Deine Aufgaben –
1. Wiederhole wortgetreu den Abschnitt des Auszugs über Russland zwischen „Die schroffe Antwort“ und „neuen Schimpfwort avanciert.“, beide Stellen eingeschlossen.
2. Beantworte anhand des Auszugs über Russland knapp:
(a) Aus welchem Teil Deutschlands stammt die Kollegin?
(b) In welche Stadt reist die Autorin mit ihren amerikanischen Studenten?
(c) Wozu ist das Wort „russisch“ laut dem letzten Satz avanciert?

Textauszug –
═══

Der große Bruder Russland: Der Osten in mir
Unsere Autorin zieht es gen Osten, nach Russland, auch wegen der gemeinsamen Geschichte und der ewigen Konstante, dem Bruch.
Vor Monaten fragte mich eine Kollegin, warum ich mit meinen amerikanischen Studenten nach Sankt Petersburg reise. Weil es eine schöne Stadt sei, weil es interessant sei, schließlich war Russland lange ein Alter Ego der USA. Sie solle doch selbst einmal hinfahren. Nein, antwortete die Dame, sie würde nie nach Russland reisen. Aus politischen Gründen? hakte ich nach. Nein, es sei ihr einfach fremd. Sie stammt aus dem Westen Deutschlands und ist, wie sich herausstellte, nicht viel weiter östlich als bis in den Spreewald gekommen.
Die schroffe Antwort traf mich persönlich, schließlich komme ich aus einem Teil des sowjetischen Restimperiums, dem mickrigen Osten Deutschlands, der einmal die DDR war. Für mich war Russland, ungewollt und freiwillig, stets Teil meiner Biografie. Wenn die Menschen in den düsteren Tagen des Lockdowns über Reisen an Traumstrände oder in hippe Städte sinnieren, zieht es mich in jene Weltgegend, die für viele Terra incognita ist, eine Art No-go-Area, aus der blutrünstige Widersacher von James Bond kommen, die Dissidenten vergiften, wo man Stalin wieder oder immer noch verehrt und sich von einem neuen Despoten regieren lässt. Kurzum, das Wort „russisch“ in seiner Ausschließlichkeit ist längst zum neuen Schimpfwort avanciert.

═══

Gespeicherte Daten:
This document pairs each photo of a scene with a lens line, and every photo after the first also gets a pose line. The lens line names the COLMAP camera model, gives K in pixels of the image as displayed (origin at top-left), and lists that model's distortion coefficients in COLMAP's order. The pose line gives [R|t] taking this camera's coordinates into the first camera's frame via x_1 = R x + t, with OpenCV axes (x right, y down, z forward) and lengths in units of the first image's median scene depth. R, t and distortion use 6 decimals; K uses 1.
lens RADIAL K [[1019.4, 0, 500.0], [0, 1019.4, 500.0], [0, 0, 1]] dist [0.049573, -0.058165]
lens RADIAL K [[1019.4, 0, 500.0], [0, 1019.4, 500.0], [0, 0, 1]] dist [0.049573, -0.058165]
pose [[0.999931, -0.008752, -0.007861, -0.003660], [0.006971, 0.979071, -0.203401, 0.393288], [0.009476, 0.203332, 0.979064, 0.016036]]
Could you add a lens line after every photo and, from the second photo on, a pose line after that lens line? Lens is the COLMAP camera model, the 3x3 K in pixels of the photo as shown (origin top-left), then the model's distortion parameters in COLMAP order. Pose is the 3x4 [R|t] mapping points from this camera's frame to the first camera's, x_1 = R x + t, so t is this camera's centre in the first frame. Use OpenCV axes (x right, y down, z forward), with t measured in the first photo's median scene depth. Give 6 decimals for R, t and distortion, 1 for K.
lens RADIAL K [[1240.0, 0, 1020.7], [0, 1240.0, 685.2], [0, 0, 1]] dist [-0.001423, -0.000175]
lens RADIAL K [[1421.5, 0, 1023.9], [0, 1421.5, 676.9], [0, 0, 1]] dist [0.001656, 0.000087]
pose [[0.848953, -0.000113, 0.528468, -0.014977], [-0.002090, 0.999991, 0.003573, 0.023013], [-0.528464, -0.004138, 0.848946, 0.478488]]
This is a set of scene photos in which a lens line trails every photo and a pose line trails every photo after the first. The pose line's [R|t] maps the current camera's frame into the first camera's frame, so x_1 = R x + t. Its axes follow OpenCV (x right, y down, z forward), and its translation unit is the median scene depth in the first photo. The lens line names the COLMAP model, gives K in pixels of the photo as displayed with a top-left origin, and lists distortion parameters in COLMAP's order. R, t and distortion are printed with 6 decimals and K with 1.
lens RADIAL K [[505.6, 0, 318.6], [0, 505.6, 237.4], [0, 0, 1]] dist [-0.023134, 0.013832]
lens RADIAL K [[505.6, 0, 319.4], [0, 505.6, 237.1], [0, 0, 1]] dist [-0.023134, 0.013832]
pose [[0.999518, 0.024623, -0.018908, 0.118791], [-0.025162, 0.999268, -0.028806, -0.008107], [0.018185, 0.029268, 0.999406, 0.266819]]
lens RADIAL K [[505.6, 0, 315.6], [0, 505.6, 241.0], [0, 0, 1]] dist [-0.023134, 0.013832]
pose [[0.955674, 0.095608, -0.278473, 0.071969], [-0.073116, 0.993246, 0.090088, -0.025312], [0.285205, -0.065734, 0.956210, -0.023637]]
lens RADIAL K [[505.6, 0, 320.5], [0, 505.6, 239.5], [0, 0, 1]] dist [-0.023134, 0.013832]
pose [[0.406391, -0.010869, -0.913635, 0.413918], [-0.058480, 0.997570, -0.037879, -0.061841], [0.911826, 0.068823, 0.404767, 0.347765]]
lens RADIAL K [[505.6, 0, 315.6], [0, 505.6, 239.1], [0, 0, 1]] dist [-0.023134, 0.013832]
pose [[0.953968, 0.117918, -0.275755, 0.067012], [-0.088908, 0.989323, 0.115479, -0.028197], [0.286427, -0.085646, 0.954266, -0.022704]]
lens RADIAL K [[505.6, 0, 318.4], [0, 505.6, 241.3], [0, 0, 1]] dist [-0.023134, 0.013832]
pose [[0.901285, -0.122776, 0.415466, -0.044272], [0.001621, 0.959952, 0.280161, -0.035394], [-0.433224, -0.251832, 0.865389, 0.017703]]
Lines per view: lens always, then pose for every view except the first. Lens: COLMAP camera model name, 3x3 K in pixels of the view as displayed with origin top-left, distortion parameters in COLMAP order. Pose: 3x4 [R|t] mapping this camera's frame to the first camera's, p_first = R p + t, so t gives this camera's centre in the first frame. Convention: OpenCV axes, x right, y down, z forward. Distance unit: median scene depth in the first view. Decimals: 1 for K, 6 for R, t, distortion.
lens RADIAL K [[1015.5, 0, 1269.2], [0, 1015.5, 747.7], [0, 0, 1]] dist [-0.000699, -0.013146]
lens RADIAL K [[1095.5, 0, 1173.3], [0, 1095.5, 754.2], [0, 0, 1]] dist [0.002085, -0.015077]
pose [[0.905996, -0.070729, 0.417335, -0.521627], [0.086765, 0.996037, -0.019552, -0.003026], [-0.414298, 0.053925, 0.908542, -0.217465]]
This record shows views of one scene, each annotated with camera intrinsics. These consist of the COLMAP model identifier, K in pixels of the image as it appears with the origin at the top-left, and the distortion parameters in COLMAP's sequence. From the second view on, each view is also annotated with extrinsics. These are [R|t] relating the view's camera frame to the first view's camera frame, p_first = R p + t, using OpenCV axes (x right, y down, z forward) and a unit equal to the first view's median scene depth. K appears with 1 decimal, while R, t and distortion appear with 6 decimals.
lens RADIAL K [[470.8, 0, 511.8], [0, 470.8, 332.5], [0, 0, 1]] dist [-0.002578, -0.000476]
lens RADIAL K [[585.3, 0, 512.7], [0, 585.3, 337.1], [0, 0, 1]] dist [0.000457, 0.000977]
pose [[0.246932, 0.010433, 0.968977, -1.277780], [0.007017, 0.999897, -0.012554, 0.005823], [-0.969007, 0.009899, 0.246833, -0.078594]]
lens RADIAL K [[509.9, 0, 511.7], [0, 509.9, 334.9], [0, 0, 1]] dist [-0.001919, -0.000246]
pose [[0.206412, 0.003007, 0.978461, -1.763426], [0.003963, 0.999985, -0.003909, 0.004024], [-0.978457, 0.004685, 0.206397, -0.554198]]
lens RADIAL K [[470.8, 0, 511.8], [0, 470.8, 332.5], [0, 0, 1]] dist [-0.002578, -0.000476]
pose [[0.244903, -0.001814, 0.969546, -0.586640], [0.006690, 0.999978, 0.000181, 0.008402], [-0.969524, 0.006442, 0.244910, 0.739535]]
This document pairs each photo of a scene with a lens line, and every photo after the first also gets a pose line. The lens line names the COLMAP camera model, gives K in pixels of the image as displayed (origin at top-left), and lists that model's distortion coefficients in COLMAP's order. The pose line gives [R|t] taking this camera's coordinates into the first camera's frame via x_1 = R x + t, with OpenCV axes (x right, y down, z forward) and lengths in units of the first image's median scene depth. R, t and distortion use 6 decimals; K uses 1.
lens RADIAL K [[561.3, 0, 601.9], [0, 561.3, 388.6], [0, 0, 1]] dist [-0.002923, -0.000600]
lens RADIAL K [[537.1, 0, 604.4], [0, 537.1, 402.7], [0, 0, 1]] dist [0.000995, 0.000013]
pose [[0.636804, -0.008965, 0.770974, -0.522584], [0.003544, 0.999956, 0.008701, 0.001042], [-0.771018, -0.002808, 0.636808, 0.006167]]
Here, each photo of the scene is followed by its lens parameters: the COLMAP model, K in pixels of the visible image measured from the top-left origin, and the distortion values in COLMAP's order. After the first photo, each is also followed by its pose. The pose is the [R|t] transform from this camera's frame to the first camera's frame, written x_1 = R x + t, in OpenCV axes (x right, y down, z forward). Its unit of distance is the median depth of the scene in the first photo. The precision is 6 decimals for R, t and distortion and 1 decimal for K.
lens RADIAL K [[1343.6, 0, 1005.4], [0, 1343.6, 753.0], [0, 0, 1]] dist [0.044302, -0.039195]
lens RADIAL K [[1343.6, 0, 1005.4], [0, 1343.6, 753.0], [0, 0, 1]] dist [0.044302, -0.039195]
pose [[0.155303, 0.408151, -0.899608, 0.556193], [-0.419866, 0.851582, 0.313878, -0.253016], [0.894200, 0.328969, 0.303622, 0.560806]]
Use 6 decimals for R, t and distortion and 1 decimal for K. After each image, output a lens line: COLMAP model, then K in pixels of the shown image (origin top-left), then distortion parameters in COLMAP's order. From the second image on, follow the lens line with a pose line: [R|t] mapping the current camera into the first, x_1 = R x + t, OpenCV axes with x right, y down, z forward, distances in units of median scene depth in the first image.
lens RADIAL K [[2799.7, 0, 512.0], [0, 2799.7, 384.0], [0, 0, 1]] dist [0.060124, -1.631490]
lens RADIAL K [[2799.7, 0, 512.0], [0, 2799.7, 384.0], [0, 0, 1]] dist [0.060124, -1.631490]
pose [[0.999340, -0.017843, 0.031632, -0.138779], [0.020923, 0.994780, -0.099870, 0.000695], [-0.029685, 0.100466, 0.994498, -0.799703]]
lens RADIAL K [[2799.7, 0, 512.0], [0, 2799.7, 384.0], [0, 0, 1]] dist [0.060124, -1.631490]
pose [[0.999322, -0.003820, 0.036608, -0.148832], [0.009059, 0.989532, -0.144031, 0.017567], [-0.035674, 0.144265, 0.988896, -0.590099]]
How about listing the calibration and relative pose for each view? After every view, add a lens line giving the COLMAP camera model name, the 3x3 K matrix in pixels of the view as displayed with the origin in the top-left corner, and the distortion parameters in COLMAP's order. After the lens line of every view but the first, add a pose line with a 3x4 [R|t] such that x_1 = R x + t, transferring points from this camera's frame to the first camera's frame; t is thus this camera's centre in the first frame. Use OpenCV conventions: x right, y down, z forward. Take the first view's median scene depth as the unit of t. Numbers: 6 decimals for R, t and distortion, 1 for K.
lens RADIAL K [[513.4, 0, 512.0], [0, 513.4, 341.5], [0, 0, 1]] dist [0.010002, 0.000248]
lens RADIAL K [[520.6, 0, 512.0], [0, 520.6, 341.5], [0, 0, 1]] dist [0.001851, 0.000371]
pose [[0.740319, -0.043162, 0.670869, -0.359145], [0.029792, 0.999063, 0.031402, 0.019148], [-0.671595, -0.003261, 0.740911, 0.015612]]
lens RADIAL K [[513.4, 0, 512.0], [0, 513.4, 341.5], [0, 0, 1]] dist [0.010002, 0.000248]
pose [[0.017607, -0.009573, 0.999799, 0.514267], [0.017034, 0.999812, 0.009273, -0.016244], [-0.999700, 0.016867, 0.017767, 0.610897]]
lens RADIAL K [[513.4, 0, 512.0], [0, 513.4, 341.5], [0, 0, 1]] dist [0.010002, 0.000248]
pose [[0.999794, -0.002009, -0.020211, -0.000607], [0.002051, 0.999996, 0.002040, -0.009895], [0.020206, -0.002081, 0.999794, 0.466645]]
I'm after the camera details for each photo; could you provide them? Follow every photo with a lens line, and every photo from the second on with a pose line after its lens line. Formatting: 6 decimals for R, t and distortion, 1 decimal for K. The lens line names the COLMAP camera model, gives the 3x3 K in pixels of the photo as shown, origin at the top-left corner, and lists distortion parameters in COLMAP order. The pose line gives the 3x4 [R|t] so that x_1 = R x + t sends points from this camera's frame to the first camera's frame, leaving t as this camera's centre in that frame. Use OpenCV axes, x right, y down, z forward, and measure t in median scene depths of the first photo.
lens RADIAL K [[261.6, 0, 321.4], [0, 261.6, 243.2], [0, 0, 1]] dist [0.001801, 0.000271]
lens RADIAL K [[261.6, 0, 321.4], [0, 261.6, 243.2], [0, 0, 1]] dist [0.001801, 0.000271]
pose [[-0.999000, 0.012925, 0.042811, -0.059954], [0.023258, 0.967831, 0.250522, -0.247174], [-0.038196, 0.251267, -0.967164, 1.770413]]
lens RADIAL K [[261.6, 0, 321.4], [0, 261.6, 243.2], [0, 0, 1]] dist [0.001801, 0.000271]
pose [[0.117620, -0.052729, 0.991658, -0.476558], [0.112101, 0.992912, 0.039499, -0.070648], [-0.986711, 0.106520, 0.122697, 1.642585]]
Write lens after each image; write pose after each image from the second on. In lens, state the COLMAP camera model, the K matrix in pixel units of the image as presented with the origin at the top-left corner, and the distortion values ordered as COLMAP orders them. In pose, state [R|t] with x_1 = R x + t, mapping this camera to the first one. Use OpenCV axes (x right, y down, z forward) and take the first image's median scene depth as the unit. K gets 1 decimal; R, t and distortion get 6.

═══

Nummerierte Antworten –
1.
Die schroffe Antwort traf mich persönlich, schließlich komme ich aus einem Teil des sowjetischen Restimperiums, dem mickrigen Osten Deutschlands, der einmal die DDR war. Für mich war Russland, ungewollt und freiwillig, stets Teil meiner Biografie. Wenn die Menschen in den düsteren Tagen des Lockdowns über Reisen an Traumstrände oder in hippe Städte sinnieren, zieht es mich in jene Weltgegend, die für viele Terra incognita ist, eine Art No-go-Area, aus der blutrünstige Widersacher von James Bond kommen, die Dissidenten vergiften, wo man Stalin wieder oder immer noch verehrt und sich von einem neuen Despoten regieren lässt. Kurzum, das Wort „russisch“ in seiner Ausschließlichkeit ist längst zum neuen Schimpfwort avanciert.

2.
(a) Aus dem Westen Deutschlands.
(b) Nach Sankt Petersburg.
(c) Zum neuen Schimpfwort.